A few days later, Dimetrea invited her brother, 45-year-old Konstantinos Lucareas, to come visit her and treat him to some coffee. After the visit, Lucareas felt ill and collapsed on the road, whereupon fellow villagers brought him to the hospital, where he was treated for a gastric lavage. Lucareas eventually recovered, but not long after his release, he was invited to have a meal at his sister's house yet again on August 6. This time, Dimetrea treated him to some eggs poisoned with parathion, with the result being the successful poisoning of Lucareas. At the subsequent autopsy, the cause of death was ruled as a "heart attack resulting from problems with the gallbladder." The sudden deaths made many of the locals believe that a curse had befallen the family, resulting in more attention being paid to them.

On September 6, tragedy struck again when Dimetrea's 5-year-old nephew, Elias Pitsoula, started foaming at the mouth after being eating a Turkish delight given to him by her. The boy died on the way to the hospital in Kalamata, and due to the sudden nature of his death and the fact that he had no prior health issues, it raised great suspicion. A subsequent autopsy found a lethal quantity of parathion in his stomach, leading coroners from the toxicology laboratory in Athens to conclude that the boy had been poisoned. The previous three victims' bodies were also exhumed and examined, with all three showing traces of parathion in them.

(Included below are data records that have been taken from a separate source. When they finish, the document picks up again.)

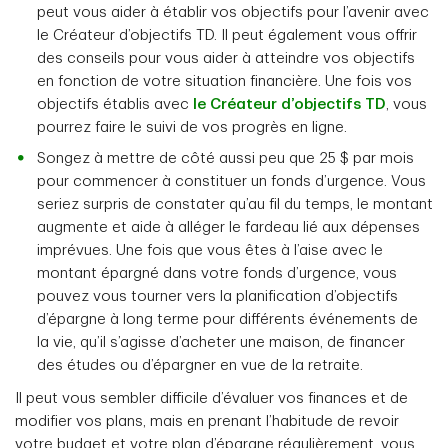
peut vous aider à établir vos objectifs pour l’avenir avec
le Créateur d’objectifs TD. Il peut également vous offrir
des conseils pour vous aider à atteindre vos objectifs
en fonction de votre situation financière. Une fois vos
objectifs établis avec
le Créateur d’objectifs TD
, vous
pourrez faire le suivi de vos progrès en ligne.
Songez à mettre de côté aussi peu que 25 $ par mois
pour commencer à constituer un fonds d’urgence. Vous
seriez surpris de constater qu’au fil du temps, le montant
augmente et aide à alléger le fardeau lié aux dépenses
imprévues. Une fois que vous êtes à l’aise avec le
montant épargné dans votre fonds d’urgence, vous
pouvez vous tourner vers la planification d’objectifs
d’épargne à long terme pour différents événements de
la vie, qu’il s’agisse d’acheter une maison, de financer
des études ou d’épargner en vue de la retraite.
Il peut vous sembler difficile d’évaluer vos finances et de
modifier vos plans, mais en prenant l’habitude de revoir
votre budget et votre plan d’épargne régulièrement, vous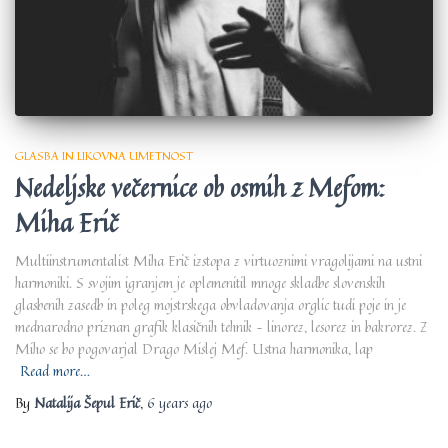
GLASBA IN LIKOVNA UMETNOST
Nedeljske večernice ob osmih z Mefom:
Miha Erič
Multiinstrumentalist Miha Erič izstopa z virtuoznimi vragolijami na ustni
harmoniki. S svojim igranjem je oplemenitil mnoge skladbe slovenskih
glasbenih zasedb in poleg mojstrskega obvladovanja orglic tudi poje in je
mednarodno priznan grafik klasičnih tehnik – linorez, lesorez in bakrorez. Z
Miho se bo pogovarjal Drago Mislej Mef. Ustna harmonika, lap
Read more…
By
Natalija Šepul Erič
,
6 years
ago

==Arrest and confessions==
Four days after Elias' death, Dimetrea went to the village's mayor and admitted to the poisonings, claiming that she done them to enact revenge on her family members for mistreating her. Not long after, she was arrested by the gendarmes at the local church and then guided them to where she kept her stash of parathion and mercury, with the latter being her original pick for the murders. During police interviews, she claimed that she had also attempted to poison her brother's wife and her 4-year-old niece Anthoula Thomea, but was unsuccessful since they did not accept her offers of pomegranates. Most shockingly, Dimetrea also claimed that she intended to poison the food and drinks at her brother's funeral, with the intent of potentially killing a majority of the village's population. Soon after her confessions, Dimetrea was transferred to a high-security prison in Kalamata, as authorities feared that she could be lynched by other villagers.

==Trial and execution==
News of the case spread around the national and international media due to its sensational claims, some of which led people to believe that Dimetrea was mentally unsound. As a result, she was ordered to undergo a psychiatric evaluation at the Public Psychiatric Hospital in Dafni. The results of the examination concluded that she was of below average intelligence and possibly suffered from some sort of neurological issue, but was nonetheless diagnosed as sane at the time of the crimes. Due to this, the investigators and the prosecutor suggested that the real motive for the killings was that she would inherit her mother's house, and the confessions were just a ploy to portray her as an insane person.

As a result, she was put on trial for the four murders at the courthouse in Nafplio. During the court proceedings, the prosecutor called her a "hyena of hell" who methodically planned and executed each of her victims, while Dimetrea herself claimed that she could not remember what she had done. On May 8, 1963, Dimetrea was found guilty on four counts of murder and two counts of attempted manslaughter. As a result, she was given four death sentences for each murder plus 15 years for the remaining charges. All of her appeals were unsuccessful, and in the early morning hours on April 10, 1965, she was executed via firing squad at the shooting range in Goudi. She was the last woman to be executed in the country prior to the abolition of capital punishment.

==Book==
In June 2022, author Panagiotis Giannouleas released a book titled Four times to death! The poisoner of Mani, where he details Dimetrea's crimes.